@Lars_Simon_Zehnder Yeah, that’s my thought as well - I guess my question is if I have to implement a custom policy for this, or if there’s an easier way?

@mgerstgrasser if you can be hacky than you might implement it by using the callback on_create_policy() and overwrite the loss function such that it contains also an entropy term.

@Lars_Simon_Zehnder Ah, that’s an interesting idea - I’ll see if that works; I suppose doing a custom policy is also not that much harder.

While I have your attention, another quick question for my understanding: In PPO, we do curr_entropy = curr_action_dist.entropy()
So I assume the bigger curr_entropy is, the more entropy in the policy, i.e. the more exploration.
And then in the loss calcuation we do total_loss = ... - self.entropy_coeff * curr_entropy
Am I reading that correctly that if self.entropy_coeff is positive, then larger entropy is penalized more? Or in other words, if I want to encourage exploration, I should set entropy_coff < 0? Or am I mixing something up with the signs here somewhere?

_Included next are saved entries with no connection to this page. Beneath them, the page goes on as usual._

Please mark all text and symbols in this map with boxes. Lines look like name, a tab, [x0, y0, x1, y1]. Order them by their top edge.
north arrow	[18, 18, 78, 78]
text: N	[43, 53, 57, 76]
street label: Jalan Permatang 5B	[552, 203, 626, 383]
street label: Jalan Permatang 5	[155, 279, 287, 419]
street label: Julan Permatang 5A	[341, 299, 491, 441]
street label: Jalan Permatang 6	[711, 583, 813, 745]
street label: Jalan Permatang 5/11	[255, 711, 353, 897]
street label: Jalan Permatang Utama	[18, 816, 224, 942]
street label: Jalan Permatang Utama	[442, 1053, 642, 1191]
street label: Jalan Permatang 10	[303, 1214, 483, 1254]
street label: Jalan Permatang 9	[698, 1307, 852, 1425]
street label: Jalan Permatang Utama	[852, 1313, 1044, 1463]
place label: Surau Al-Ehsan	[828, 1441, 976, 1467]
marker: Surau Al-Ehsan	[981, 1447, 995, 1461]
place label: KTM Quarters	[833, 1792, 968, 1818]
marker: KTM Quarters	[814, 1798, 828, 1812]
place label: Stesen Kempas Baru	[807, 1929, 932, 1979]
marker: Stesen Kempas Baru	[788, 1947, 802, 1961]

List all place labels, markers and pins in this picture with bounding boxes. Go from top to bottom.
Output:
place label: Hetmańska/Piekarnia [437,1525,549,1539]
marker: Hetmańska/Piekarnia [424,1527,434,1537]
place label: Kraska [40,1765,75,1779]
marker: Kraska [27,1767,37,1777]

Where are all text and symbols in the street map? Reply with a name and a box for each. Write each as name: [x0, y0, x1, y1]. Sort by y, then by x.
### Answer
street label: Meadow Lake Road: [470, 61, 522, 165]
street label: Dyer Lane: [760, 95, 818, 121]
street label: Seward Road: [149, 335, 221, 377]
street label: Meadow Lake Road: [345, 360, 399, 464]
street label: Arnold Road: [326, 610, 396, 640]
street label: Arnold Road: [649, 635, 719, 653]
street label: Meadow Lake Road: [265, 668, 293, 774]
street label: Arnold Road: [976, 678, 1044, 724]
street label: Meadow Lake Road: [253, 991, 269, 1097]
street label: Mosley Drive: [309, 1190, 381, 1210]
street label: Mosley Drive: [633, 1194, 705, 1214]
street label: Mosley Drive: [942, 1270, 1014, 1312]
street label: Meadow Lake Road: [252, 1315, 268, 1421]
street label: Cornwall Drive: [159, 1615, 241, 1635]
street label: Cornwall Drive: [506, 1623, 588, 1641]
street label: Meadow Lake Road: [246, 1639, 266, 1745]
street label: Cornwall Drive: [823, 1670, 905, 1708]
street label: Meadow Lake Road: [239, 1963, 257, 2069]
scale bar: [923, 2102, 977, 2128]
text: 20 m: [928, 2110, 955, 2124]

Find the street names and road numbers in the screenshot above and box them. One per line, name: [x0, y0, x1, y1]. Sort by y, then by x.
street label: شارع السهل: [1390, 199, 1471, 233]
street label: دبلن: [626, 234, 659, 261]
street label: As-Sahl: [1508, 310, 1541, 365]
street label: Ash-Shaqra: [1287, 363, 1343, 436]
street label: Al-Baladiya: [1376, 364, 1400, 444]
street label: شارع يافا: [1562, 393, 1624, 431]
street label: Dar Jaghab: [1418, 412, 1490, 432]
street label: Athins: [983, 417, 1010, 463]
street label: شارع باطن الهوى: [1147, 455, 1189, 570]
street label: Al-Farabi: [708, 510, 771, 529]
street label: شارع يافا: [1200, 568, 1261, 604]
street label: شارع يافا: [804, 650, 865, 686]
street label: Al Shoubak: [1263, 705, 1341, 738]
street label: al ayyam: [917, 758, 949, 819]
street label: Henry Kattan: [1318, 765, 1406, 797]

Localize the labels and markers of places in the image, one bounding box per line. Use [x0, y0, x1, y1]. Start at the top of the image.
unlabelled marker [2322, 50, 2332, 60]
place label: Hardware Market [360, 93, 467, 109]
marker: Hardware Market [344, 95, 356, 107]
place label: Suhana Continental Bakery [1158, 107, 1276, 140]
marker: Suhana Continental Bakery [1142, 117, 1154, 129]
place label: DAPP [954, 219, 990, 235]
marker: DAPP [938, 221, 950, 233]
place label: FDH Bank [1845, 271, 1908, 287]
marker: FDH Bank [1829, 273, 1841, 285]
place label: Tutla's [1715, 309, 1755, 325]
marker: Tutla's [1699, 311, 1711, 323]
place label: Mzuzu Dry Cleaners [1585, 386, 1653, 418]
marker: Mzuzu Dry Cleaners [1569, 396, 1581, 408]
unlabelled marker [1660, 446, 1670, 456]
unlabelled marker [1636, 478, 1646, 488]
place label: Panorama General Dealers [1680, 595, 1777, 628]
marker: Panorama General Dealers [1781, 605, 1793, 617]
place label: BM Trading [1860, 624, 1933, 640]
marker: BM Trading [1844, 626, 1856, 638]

@mgerstgrasser no it isn’t. Just inherit from the PGPolicy and override the loss(). If you need then a coefficient schedule, you can use a mixin.

Yup, that is tricky. If you look into the paper you see that what PPO does is it maximizes a surrogate objective. As we minimize in the Policy the surrogate objective is set negative and so is the entropy loss - more entropy is better. Hope that clarifies it.

Perhaps this will help explain why the entropy coefficient should be positive.

The goal of an entropy maximization regularizer is that increase the entropy of the action logits produced by the policy. If we were optimizing with gradient asscent then a larger entropy would be better.

But the optimizers we use in DL libraries (Adam, sgd, etc) perform gradient descent not ascent. So instead we attempt minimize a loss function.

This of course means that larger values are worse but we have a mismatch because we want higher entropy to be better. The easiest way to make larger entropy values worse is to negate them. (5 > 0.2) but (-5 < -0.2)

You will see this used regularly in RL, and DL for that matter, where we convert gradient ascent of into gradient descent by negating the term.